The following points summarize the fairest and most accurate way to assess this first fallout from what the legislature and the governor did by respectively passing and signing the creationist LA Science Education Act of 2008:
No doubt the creationists at the Discovery Institute and the LA Family Forum will try to make hay out of this boycott by blaming SICB. But it is not the SICB that has done the damage here; it is the legislature and the governor, egged on by the Discovery Institute and the LFF. The SICB held its 2004 meeting in New Orleans, and it was a huge event that contributed to the city’s tourism business.
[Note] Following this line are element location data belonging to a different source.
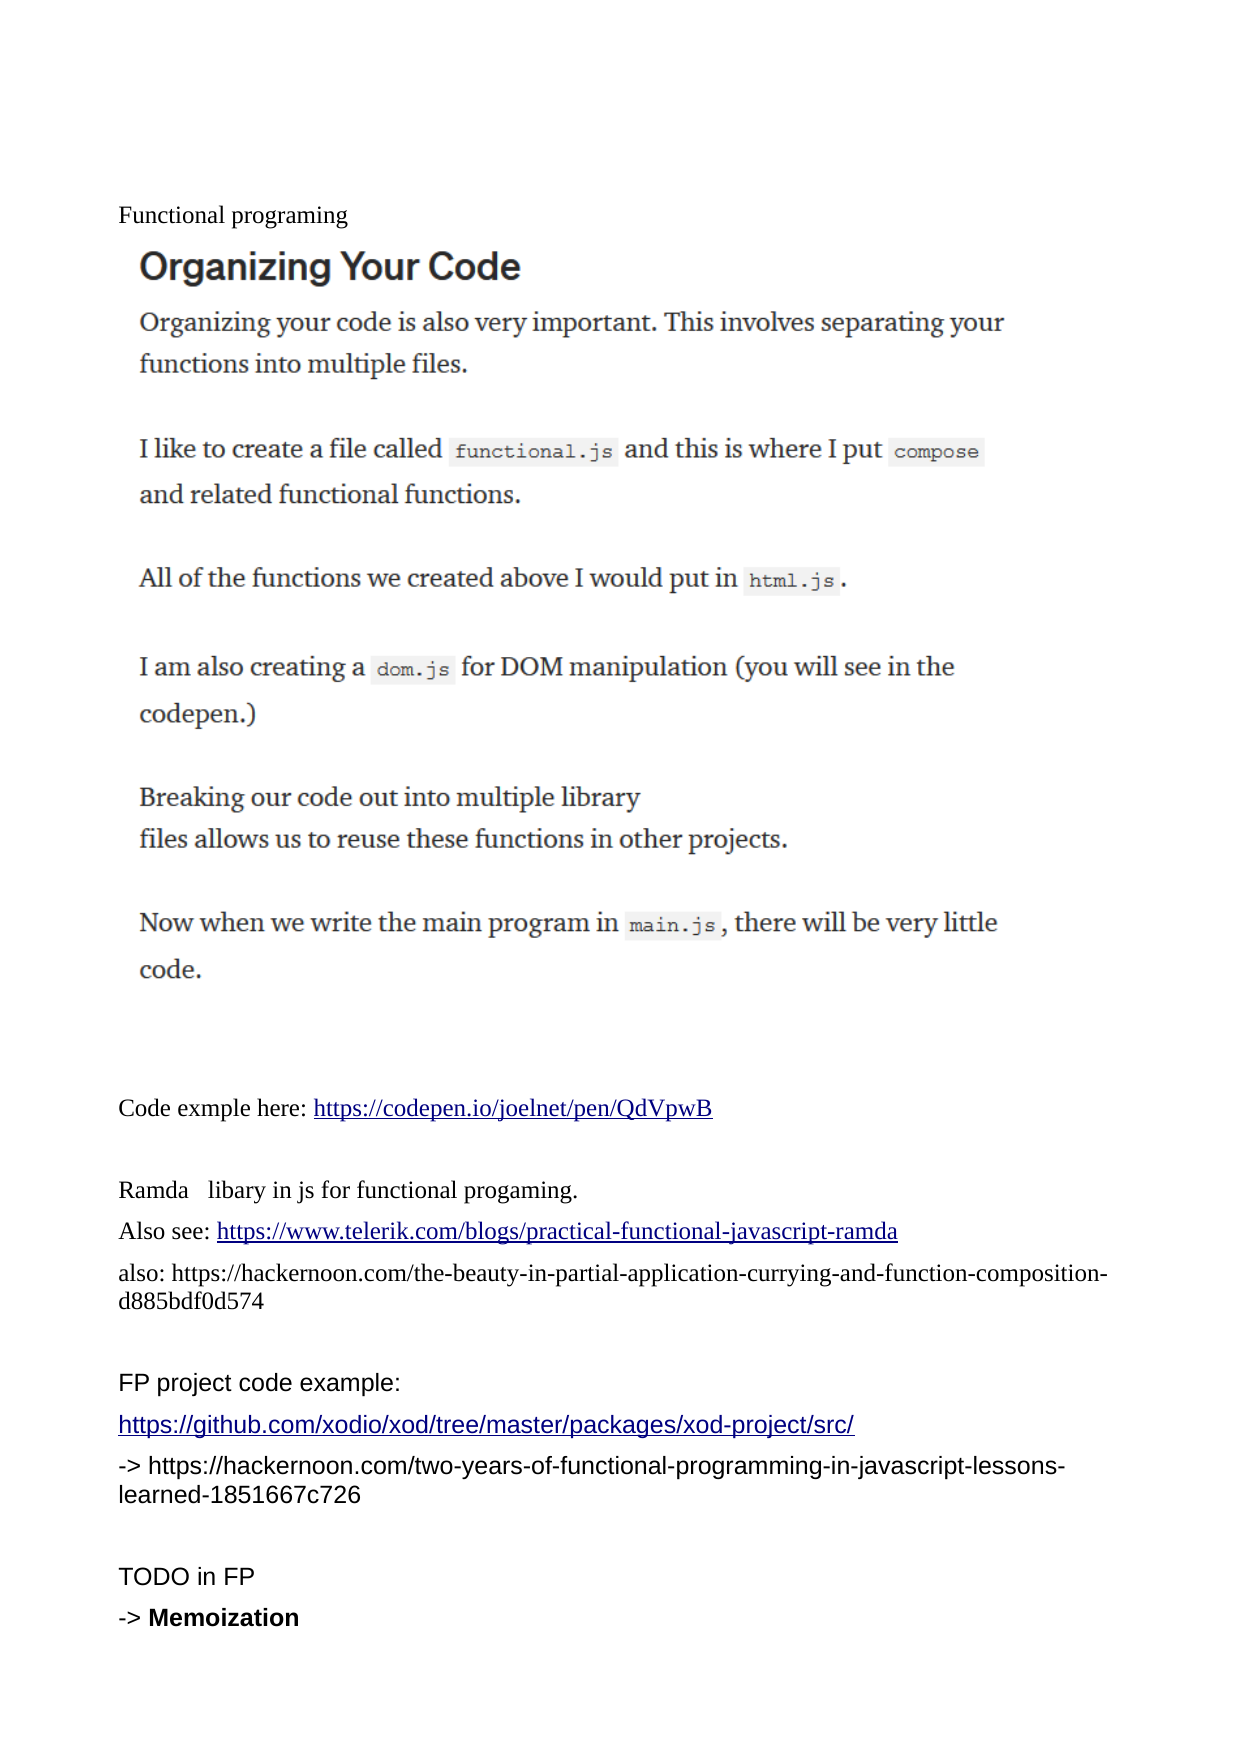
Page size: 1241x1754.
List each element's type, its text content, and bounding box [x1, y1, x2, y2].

text -> https://hackernoon.com/two-years-of-functional-programming-in-javascript-lessons-learned-1851667c726 [118, 1451, 1122, 1508]
picture [118, 241, 1123, 1011]
text -> Memoization [118, 1603, 1122, 1632]
text https://github.com/xodio/xod/tree/master/packages/xod-project/src/ [118, 1410, 1122, 1438]
text FP project code example: [118, 1368, 1122, 1397]
text Code exmple here: https://codepen.io/joelnet/pen/QdVpwB [118, 1093, 1122, 1121]
text Also see: https://www.telerik.com/blogs/practical-functional-javascript-ramda [118, 1216, 1122, 1245]
text TODO in FP [118, 1562, 1122, 1591]
text Functional programing [118, 201, 1122, 229]
text Ramda libary in js for functional progaming. [118, 1175, 1122, 1204]
text also: https://hackernoon.com/the-beauty-in-partial-application-currying-and-function-composition-d885bdf0d574 [118, 1258, 1122, 1315]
The legislators and Gov. Jindal are the people who refused to consider the economic damage to the state that they were warned would result from their passing this bill. Other state agencies that have done stupid things like this, e.g., the Kansas Board of Education in 1999, when it stripped evolution out of the state science standards, were warned by their pro-science citizens that such decisions could damage their states’ economies. The public officials never seem to take such warnings seriously. We pro-science activists, scientists, and teachers who lobbied against the Louisiana bill last year — in other words, people who do real work for the state of Louisiana such as, say, educating students and searching for a cure for cancer — tried to warn public officials of repercussions like this. They ignored us.
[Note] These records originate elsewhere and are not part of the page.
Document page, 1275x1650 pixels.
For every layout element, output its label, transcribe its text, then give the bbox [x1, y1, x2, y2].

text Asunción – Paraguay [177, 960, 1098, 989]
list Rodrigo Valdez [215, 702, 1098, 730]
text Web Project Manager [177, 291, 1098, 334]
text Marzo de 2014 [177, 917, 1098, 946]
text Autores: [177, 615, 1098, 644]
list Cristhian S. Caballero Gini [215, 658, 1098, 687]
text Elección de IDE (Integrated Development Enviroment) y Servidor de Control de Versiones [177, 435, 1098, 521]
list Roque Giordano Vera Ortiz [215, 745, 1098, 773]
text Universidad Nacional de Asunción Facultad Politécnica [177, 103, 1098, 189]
The legislature and Gov. Jindal — and no one else — bear the responsibility. The scientific organizations, not to mention all the other organizations that have come to New Orleans, as well as to other Louisiana convention centers, to do business, deserve credit for wanting to help the city and our state. Indeed, they already have helped the city and the state as a whole many times in the past by coming here for their meetings. Any negative reactions against SICB about the fallout from their decision not to hold future meetings in Louisiana while this law is on the books should be turned around and properly directed toward the people who actually did the damage to Louisiana: the legislature, Bobby Jindal, the Louisiana Family Forum, and the Discovery Institute — not the SICB.
It is important to highlight where the real responsibility for this decision lies. It is not with the scientific organizations who have every right to stand up to defend both their disciplines and the way science is taught in public schools.